§ **WHAT THE TASK REQUIRES**
From the boot review below, list every kind of "tactical" user that the Yellowstone II is said to serve well.

§ **EXCERPT TO READ**
== Segment start ==
So what exactly makes a boot “tactical?” And perhaps equally important, what is Oboz and how do you pronounce it? These are burning questions born of historically flat achy feet and an inquiring mind. Here at Special Hog Weapons and Tactics™, we’ve introduced you to several sets of boots, but the Oboz brand might be new to you. Until I found myself in need at the Denver REI store, I’d never heard of them. And while Oboz does not market anything as “tactical,” the Yellowstone II serves the tactical hog hunter quite well, along with the tactical hiker, tactical photographer and tactical SHOT Show floor walker, which might just be the ultimate test.
Oboz (pronounced O-boez) is short for “Outside Bozeman,” as in Bozeman, Montana. Bozeman is about 300 miles south of Kalispell, home of Proof Research, maker of super high tech carbon fiber wrapped rifle barrels. There must be something that spurs innovation in those mountain waters. With 18 million acres of National Forest as a proving ground for their boots, Oboz certainly appears to enjoy their Montana based R&D. Do the math, and you’ll quickly conclude we’re reviewing a hiking boot, not our typical tactical boot. And you’d be right.
Tactics are developed and employed to meet specific operational requirements in support of defined outcomes. So in this test and evaluation, the Oboz Yellowstone II boot is every bit as tactical as anything else we’ve tried, and better in some respects. They just lack the label.
Without a doubt, these boots are the most thoroughly tested of anything we’ve had to date. Wearing the Oboz boots, I’ve hunted wild hogs in Texas wheat fields. The boots carried me on multi day backpacking excursions in Colorado’s Rocky Mountains. My Oboz boots were the only footwear I wore at SHOT show. I’ve even worn them to church!
So are they comfortable? Yes. All day. They are like a Jeep Wrangler, well suited for all kinds of terrain and good looking too. The shape of the Sawtooth outsole is designed to give your foot a natural rolling motion. While that sounds like so much marketing drivel, it plays well in the real world. Case in point, SHOT Show last month in Las Vegas. Try walking ten miles a day for three days on concrete floors. I was happy to ditch them and put my feet up at the end of the day, but had no complaints in the process.
== Segment end ==
§ **GIVEN INFORMATION**
== Segment start ==
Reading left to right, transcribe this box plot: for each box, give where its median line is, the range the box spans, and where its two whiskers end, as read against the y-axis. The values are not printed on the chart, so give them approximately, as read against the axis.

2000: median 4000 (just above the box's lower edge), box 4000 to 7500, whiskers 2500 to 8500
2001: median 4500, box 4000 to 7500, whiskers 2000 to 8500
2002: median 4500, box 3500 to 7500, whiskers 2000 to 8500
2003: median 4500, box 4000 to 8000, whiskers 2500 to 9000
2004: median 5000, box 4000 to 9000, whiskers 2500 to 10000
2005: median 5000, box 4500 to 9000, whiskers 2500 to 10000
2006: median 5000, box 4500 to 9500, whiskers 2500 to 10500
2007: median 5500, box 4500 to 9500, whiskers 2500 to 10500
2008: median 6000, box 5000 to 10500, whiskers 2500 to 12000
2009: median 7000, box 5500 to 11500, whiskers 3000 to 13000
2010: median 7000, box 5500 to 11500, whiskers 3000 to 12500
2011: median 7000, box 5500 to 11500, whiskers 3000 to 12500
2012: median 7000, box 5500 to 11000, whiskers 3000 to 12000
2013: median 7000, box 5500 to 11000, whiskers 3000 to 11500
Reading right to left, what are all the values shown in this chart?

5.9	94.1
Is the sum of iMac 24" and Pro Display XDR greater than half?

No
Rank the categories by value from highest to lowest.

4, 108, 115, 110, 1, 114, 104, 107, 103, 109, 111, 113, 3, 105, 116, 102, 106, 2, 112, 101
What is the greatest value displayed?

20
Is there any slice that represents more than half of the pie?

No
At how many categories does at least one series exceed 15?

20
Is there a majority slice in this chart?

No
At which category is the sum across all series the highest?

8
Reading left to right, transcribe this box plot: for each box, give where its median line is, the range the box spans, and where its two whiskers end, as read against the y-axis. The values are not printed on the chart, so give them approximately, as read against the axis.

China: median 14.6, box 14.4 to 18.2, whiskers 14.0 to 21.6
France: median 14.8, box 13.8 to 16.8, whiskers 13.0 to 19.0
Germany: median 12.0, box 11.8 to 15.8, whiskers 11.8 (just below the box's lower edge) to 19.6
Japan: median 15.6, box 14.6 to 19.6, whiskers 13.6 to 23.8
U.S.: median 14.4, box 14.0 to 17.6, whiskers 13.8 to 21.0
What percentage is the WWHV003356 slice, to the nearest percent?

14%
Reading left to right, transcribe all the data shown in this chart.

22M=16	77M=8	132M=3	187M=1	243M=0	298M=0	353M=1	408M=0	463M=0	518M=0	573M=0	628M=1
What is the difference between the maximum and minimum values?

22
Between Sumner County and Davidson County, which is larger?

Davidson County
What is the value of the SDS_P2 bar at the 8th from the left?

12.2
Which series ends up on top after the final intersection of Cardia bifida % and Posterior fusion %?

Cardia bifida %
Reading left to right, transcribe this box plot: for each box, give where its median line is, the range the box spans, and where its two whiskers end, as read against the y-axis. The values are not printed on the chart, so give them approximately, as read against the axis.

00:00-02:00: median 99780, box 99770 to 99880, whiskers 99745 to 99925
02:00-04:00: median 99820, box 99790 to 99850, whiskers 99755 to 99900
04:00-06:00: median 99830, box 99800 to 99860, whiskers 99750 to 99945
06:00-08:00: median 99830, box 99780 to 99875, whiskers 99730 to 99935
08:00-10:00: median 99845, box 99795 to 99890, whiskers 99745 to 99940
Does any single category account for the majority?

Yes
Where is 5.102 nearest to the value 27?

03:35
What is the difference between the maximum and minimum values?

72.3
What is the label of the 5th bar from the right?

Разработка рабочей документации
== Segment end ==
§ **TASK ANSWER**
tactical hog hunter, tactical hiker, tactical photographer, tactical SHOT Show floor walker